Simulation of the city track at UTAC
We will run repeated tests with different traffic patterns – for example allowing the cars to be spaced between 5 seconds and 1 minute apart. Some tests will be used as a baseline for efficacy analysis where we don’t have any software intervention and we can measure how the drivers navigate through the road setup.
Other multi-vehicle coordination trials
Interestingly we have seen another multi-vehicle coordination trial in the last month, performed in the United States. This test was to see if 100 vehicles could obtain benefits in a connected cruise control system.
The aim of these trials is similar to Eloy’s in that we want to show how we can reduce congestion and improve safety with connected vehicle software. The CIRCLES project aims to prevent or reduce the impact from high-density travel when sequential over braking creates phantom traffic jams.
How is Eloy different?
Eloy has taken a very different approach to introducing connected vehicle technology to the roads. We believe we need to create a more connected driver first, and allow the human driver to make slightly better decisions at the wheel. Being able to isolate smaller car interactions, such as on narrow rural roads with a few cars at a time, is far easier to manage in a human context compared to the aim of 100s of interacting cruise controls.

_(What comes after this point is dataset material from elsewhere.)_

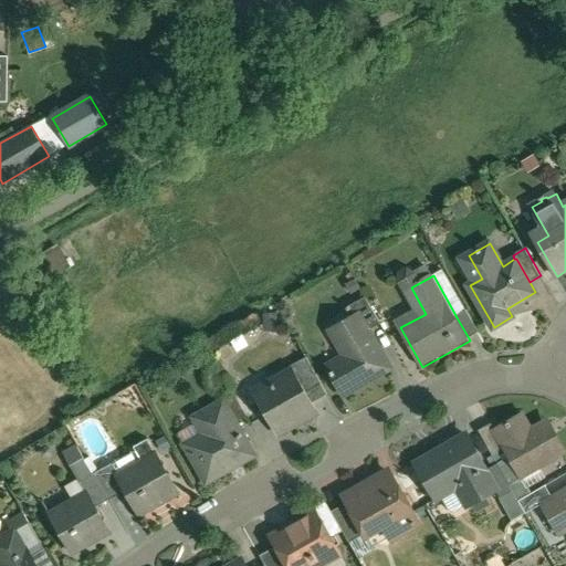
[(383,324),(367,297),(349,308),(355,318),(363,314),(371,331),(383,324)]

Eloy’s approach has 2 benefits:
Firstly, we can deploy today at scale. If the public wants the software and we are happy with the efficacy level, it can be deployed to millions of vehicles by downloading the Eloy Drive app. We can also make our software available to other applications in a short space of time.
Secondly, the narrow country lane passing places is a more realistic problem to solve because the non-participating vehicles don’t destroy the overall system effectiveness but rather just reduce it. If half the cars don’t have the software running although half the interactions will revert to a human-to-human one, the other half will still function. Importantly, cars can’t overtake each other in this setting, so if a car stops in front of another car, the second car also waits.
Hopefully Eloy’s testing this week goes well and we will report back with the early results in December!